ENSEMBLE DES CONSIGNES:
1. Traduisez en anglais cette phrase du texte sur les préparatifs de voyage au Liban : « Pour le Liban, le visa semble être une affaire assez simple, pour l'instant en tout cas. »
2. Recopiez à l'identique le passage du texte sur les préparatifs de voyage au Liban qui commence par « Je vais plutôt » et se termine par « formalités de départ. ».

TEXTE EXTRAIT:
>>>

Je vais plutôt parler des préparatifs pour mon prochain voyage, en Syrie et au Liban dans quelques semaines, car c'est l'heure de s'occuper des formalités de départ.
Pour le Liban, le visa semble être une affaire assez simple, pour l'instant en tout cas. Aussi bien l'ambassade du Liban à Paris que celle à Berlin indiquent que les citoyens des pays de la "CEE" peuvent obtenir un visa à l'aéroport ou à la frontière. La "CEE"... ils sont calés en matière de relations internationales, ces fonctionnaires des ambassades libanaises. Mais passons. Espérons qu'il n'y aura pas de mauvaises surprises à l'aéroport.
Là où les choses se gâtent, c'est qu'après m'être longuement abreuvé d'informations séduisantes sur la culture du Liban et tout ce qu'il y a à voir dans le pays, je découvre enfin, et un peu tard, les avertissements du site du Ministère des Affaires Étrangères, qui sont assez peu encourageants, pour ne pas dire flippants. Oups, j'ai déjà mon billet d'avion et il n'a pas coûté grand chose. Peut-être n'était-ce pas un pur hasard que les vols soient à prix maxi-discount ? Morceaux choisis :
Image et carte du pays Liban
Les régions où les voyages sont formellement déconseillés sont indiquées en rouge. Les zones en orange sont à éviter sauf raisons professionnelles impératives |
"Les déplacements sont déconseillés (...) dans la Bekaa Nord, à l’exception du site historique de Baalbeck. Pour se rendre à Baalbeck, il convient d’emprunter la route principale, les axes secondaires étant formellement déconseillés. Dans la Bekaa Nord, des accrochages armés entre groupes rivaux peuvent affecter la sécurité des déplacements."
Voilà qui tombe bien : j'avais justement inclus comme priorités dans mon programme Tyr (en plein dans la grande zone rouge), Baalbek et leurs sites classés au patrimoine mondial de l'UNESCO. Il va falloir y réfléchir à deux fois. Quant à Tripoli, partie facultative de mon programme, on va sûrement laisser tomber. Pourquoi aucun des sites de voyages que j'ai lus avidement sur internet ne mentionne ces petites difficultés ? La palme revient au site wikitravel.org, qui recommande même d'acheter un t-shirt du Hezbollah à Baalbek : "they are an interesting souvenir" nous dit-on sur un ton badin. Le principal risque encouru dans la région selon eux ? De se faire avoir sur le prix et que le t-shirt déteigne au lavage. L'horreur absolue. Loin de ces considérations frivoles, ce rabat-joie de Ministère poursuit sa litanie de nouvelles nettement moins réjouissantes :
"Dernière mise à jour : 25 août 2010. Des affrontements armés se sont déroulés dans plusieurs quartiers de Beyrouth Ouest dans la soirée du 24 août, faisant plusieurs morts et des blessés."

<<<

DONNÉES ENREGISTRÉES:
>>>

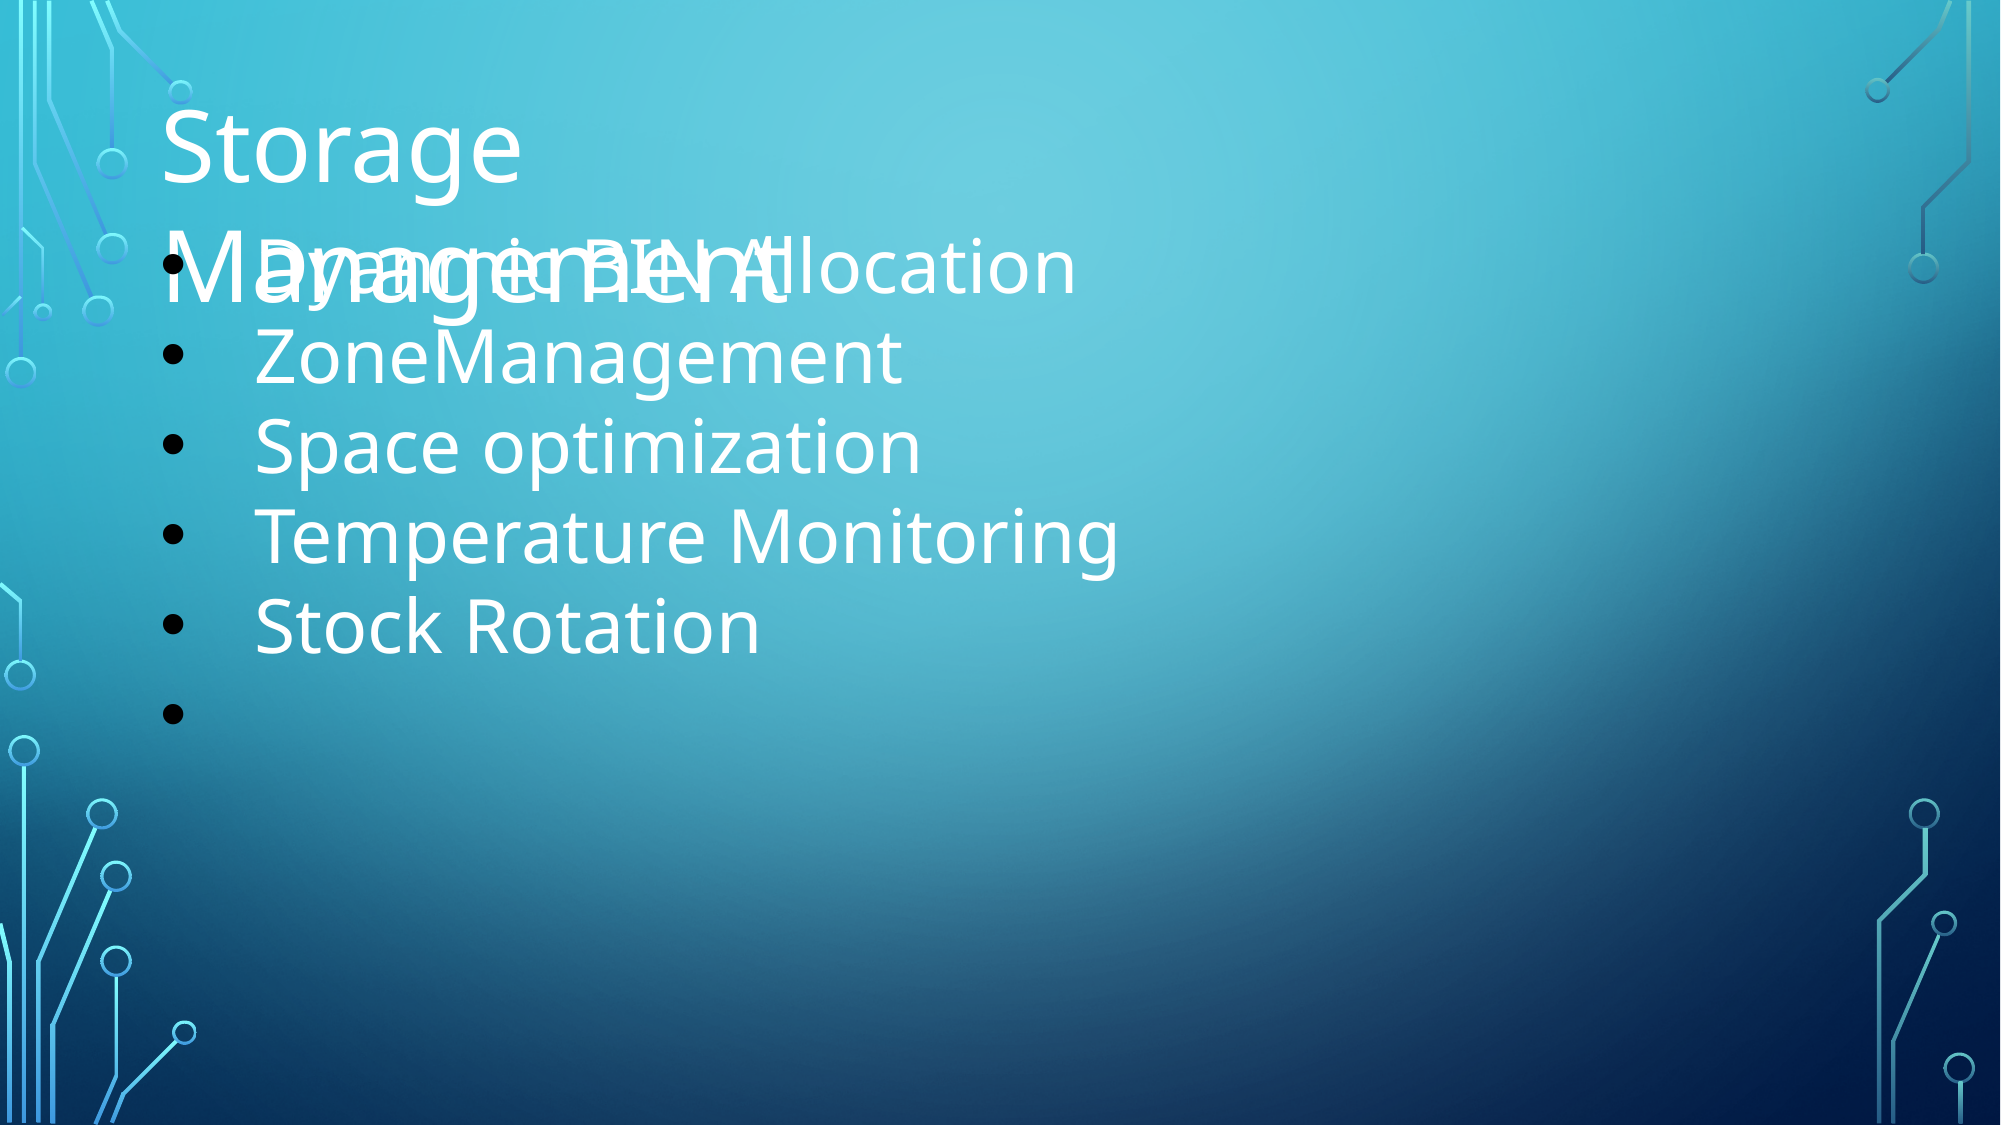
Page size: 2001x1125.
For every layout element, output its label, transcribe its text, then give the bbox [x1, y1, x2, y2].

text_box Storage Management [145, 74, 1147, 211]
text_box Dyanmic BIN Allocation ZoneManagement Space optimization Temperature Monitoring Stock Rotation [145, 211, 1976, 772]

<<<

RÉPONSES PAR CONSIGNE:
1. For Lebanon, the visa seems to be a fairly simple matter, for now at any rate.

2.
Je vais plutôt parler des préparatifs pour mon prochain voyage, en Syrie et au Liban dans quelques semaines, car c'est l'heure de s'occuper des formalités de départ.